### INSTRUCTIONS TO FOLLOW
Take the listing below and output it exactly, with no images.

--- RECORD SET ---

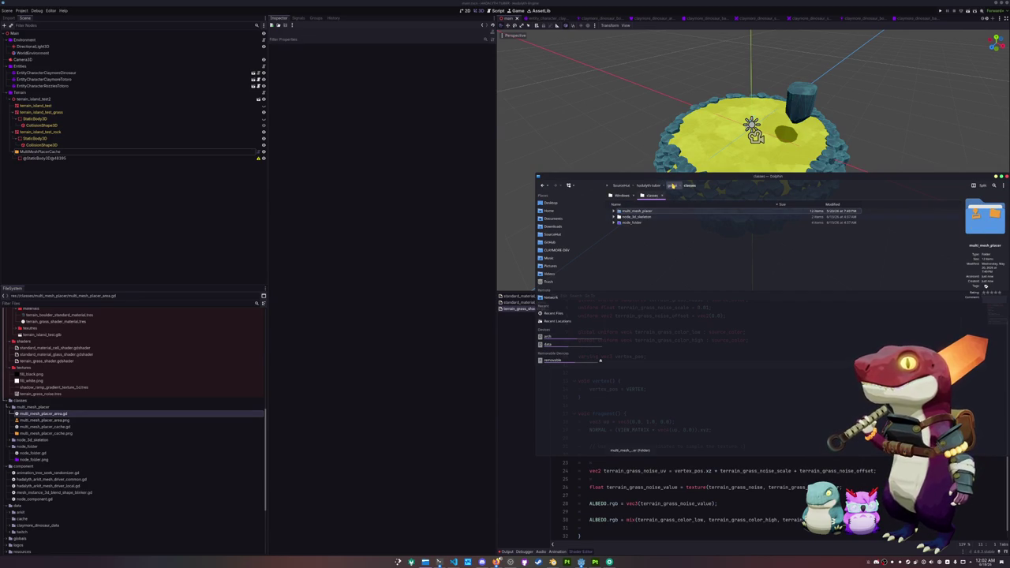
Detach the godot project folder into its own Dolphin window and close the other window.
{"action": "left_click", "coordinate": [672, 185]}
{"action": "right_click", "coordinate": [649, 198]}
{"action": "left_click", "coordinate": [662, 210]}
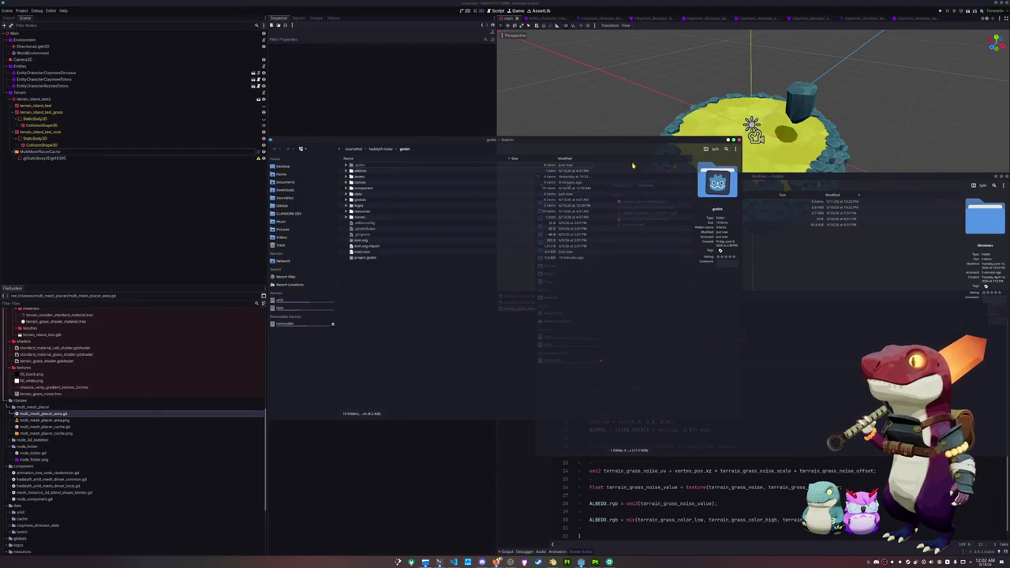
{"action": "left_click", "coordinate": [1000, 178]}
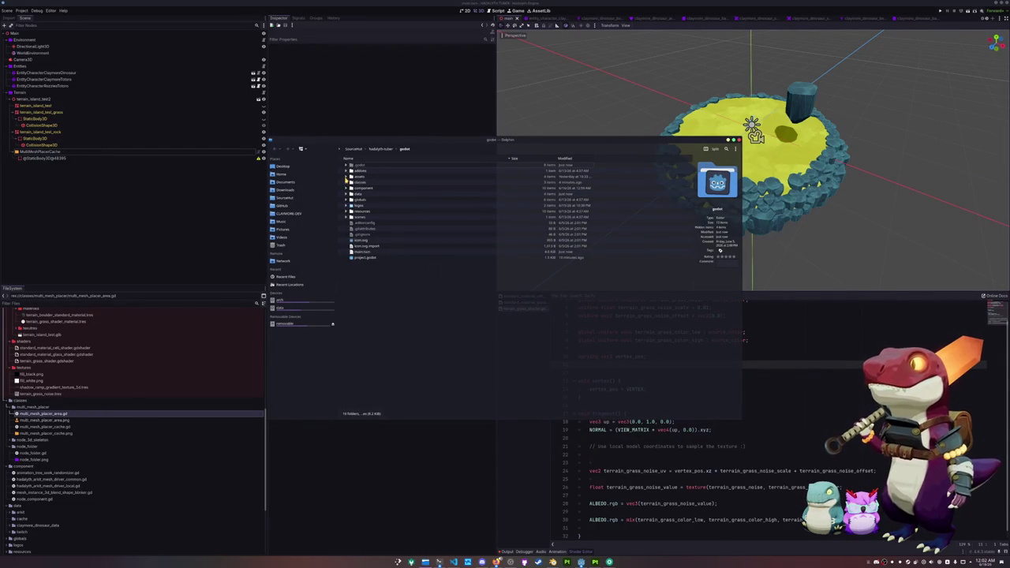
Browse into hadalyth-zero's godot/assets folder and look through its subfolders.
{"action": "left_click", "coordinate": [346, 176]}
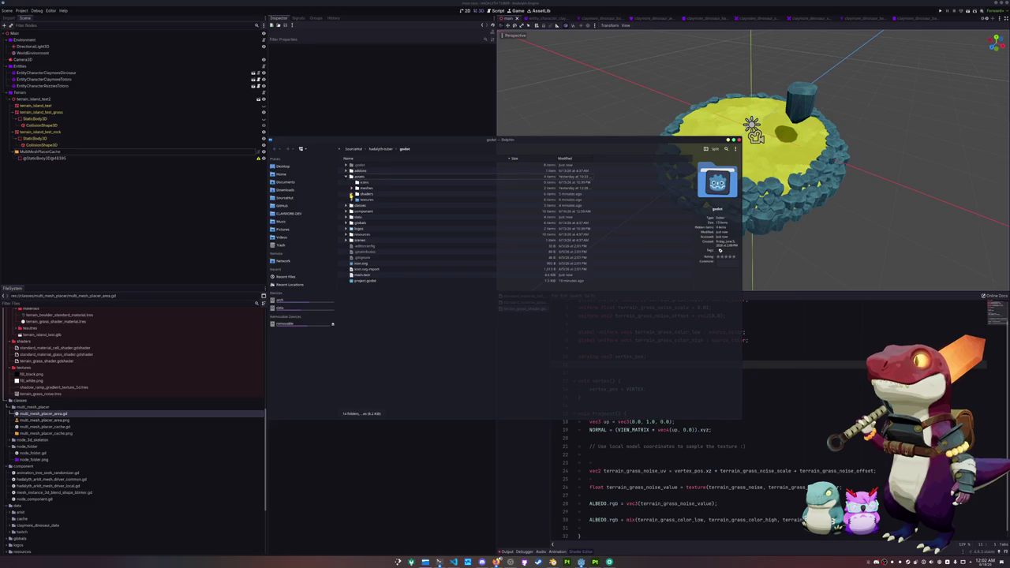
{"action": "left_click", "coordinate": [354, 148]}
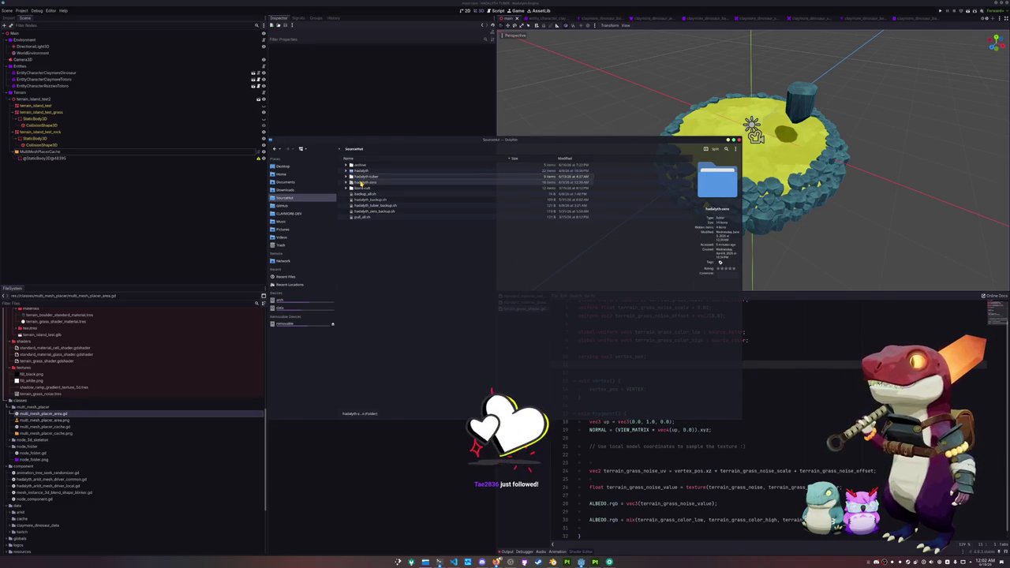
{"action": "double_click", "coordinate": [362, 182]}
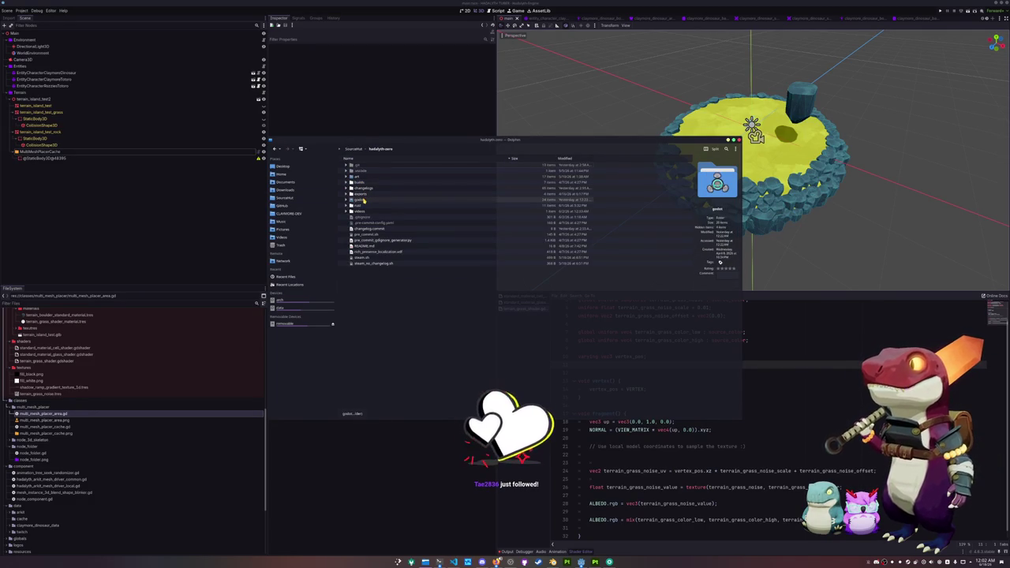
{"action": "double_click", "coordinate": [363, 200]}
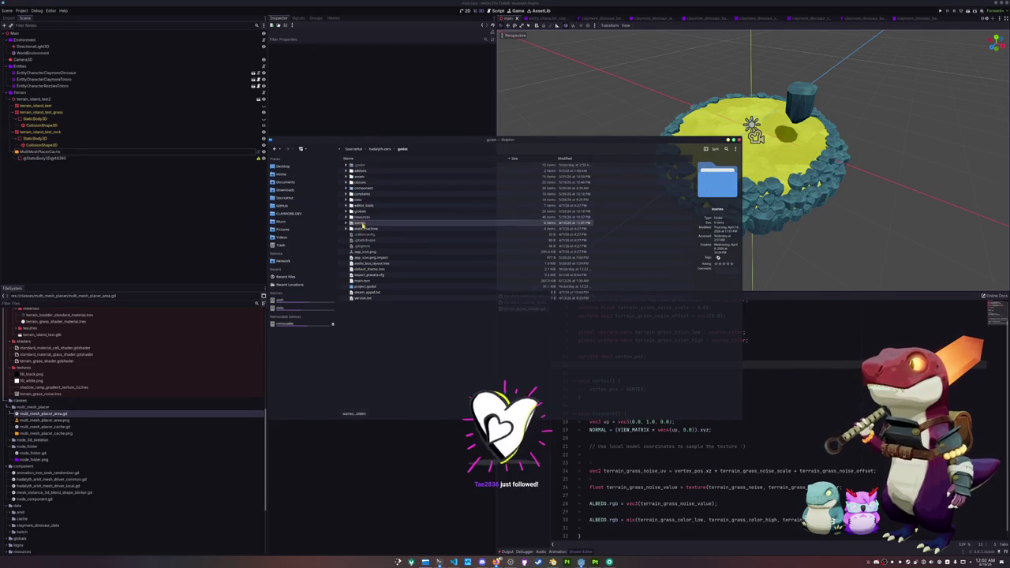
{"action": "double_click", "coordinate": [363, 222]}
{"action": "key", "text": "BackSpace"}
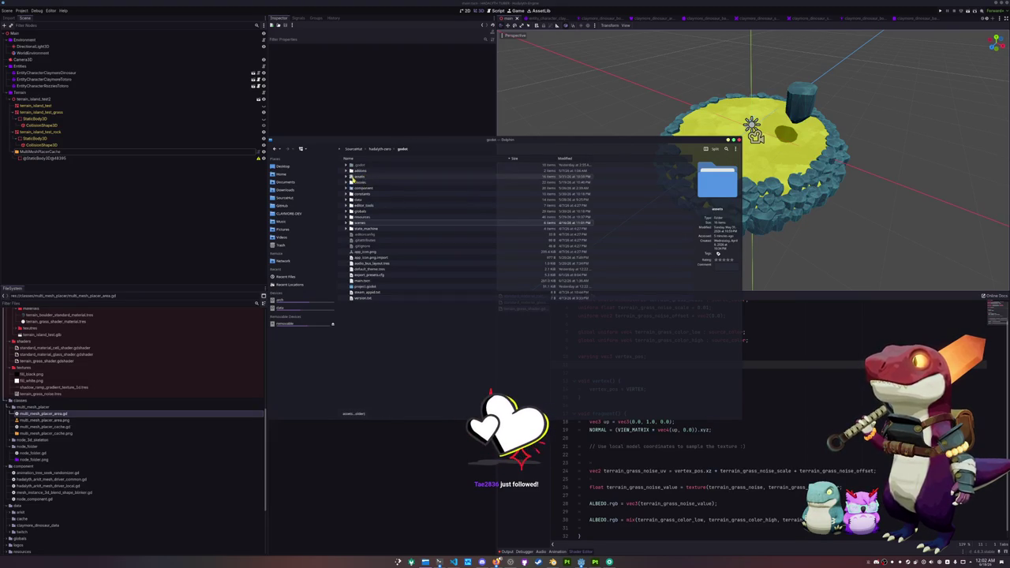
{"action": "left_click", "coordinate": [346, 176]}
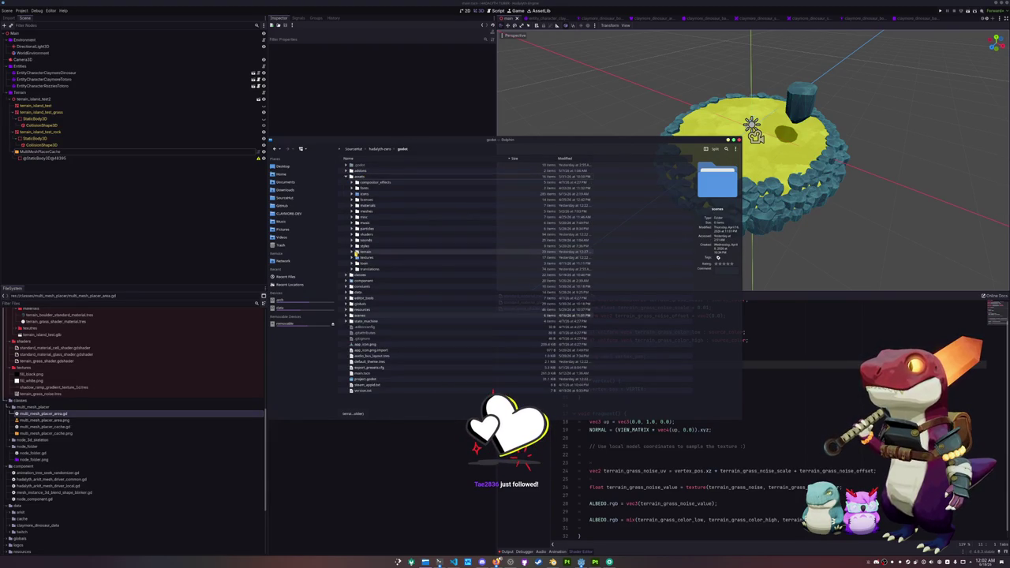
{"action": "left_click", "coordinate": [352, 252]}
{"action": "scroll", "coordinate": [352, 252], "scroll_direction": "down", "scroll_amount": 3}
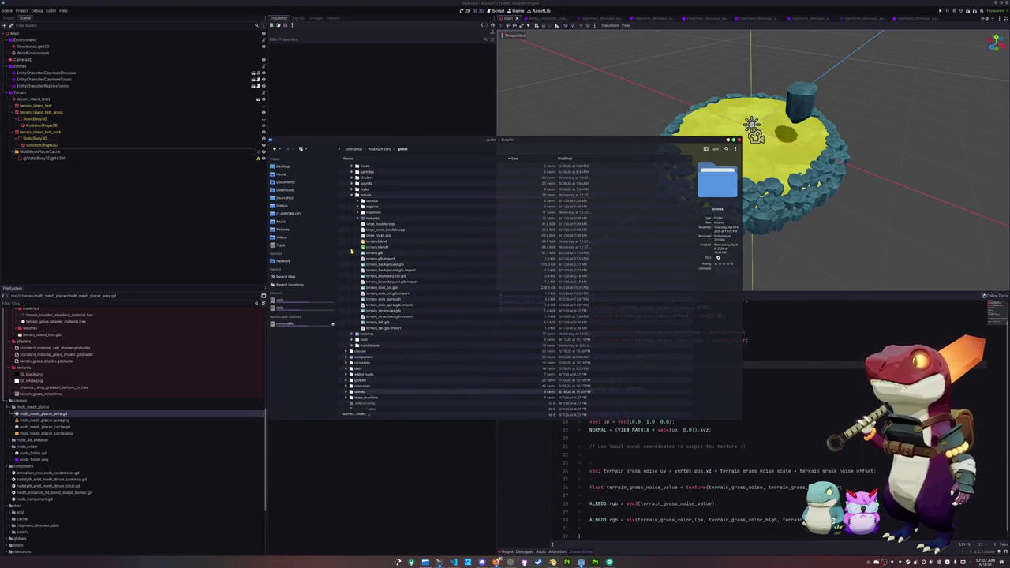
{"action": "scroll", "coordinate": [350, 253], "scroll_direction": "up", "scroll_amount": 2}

---

### ANSWER AREA
Detach the godot project folder into its own Dolphin window and close the other window.
{"action": "left_click", "coordinate": [672, 185]}
{"action": "right_click", "coordinate": [649, 198]}
{"action": "left_click", "coordinate": [662, 210]}
{"action": "left_click", "coordinate": [1000, 178]}
Browse into hadalyth-zero's godot/assets folder and look through its subfolders.
{"action": "left_click", "coordinate": [346, 176]}
{"action": "left_click", "coordinate": [354, 148]}
{"action": "double_click", "coordinate": [362, 182]}
{"action": "double_click", "coordinate": [363, 200]}
{"action": "double_click", "coordinate": [363, 222]}
{"action": "key", "text": "BackSpace"}
{"action": "left_click", "coordinate": [346, 176]}
{"action": "left_click", "coordinate": [352, 252]}
{"action": "scroll", "coordinate": [352, 252], "scroll_direction": "down", "scroll_amount": 3}
{"action": "scroll", "coordinate": [350, 253], "scroll_direction": "up", "scroll_amount": 2}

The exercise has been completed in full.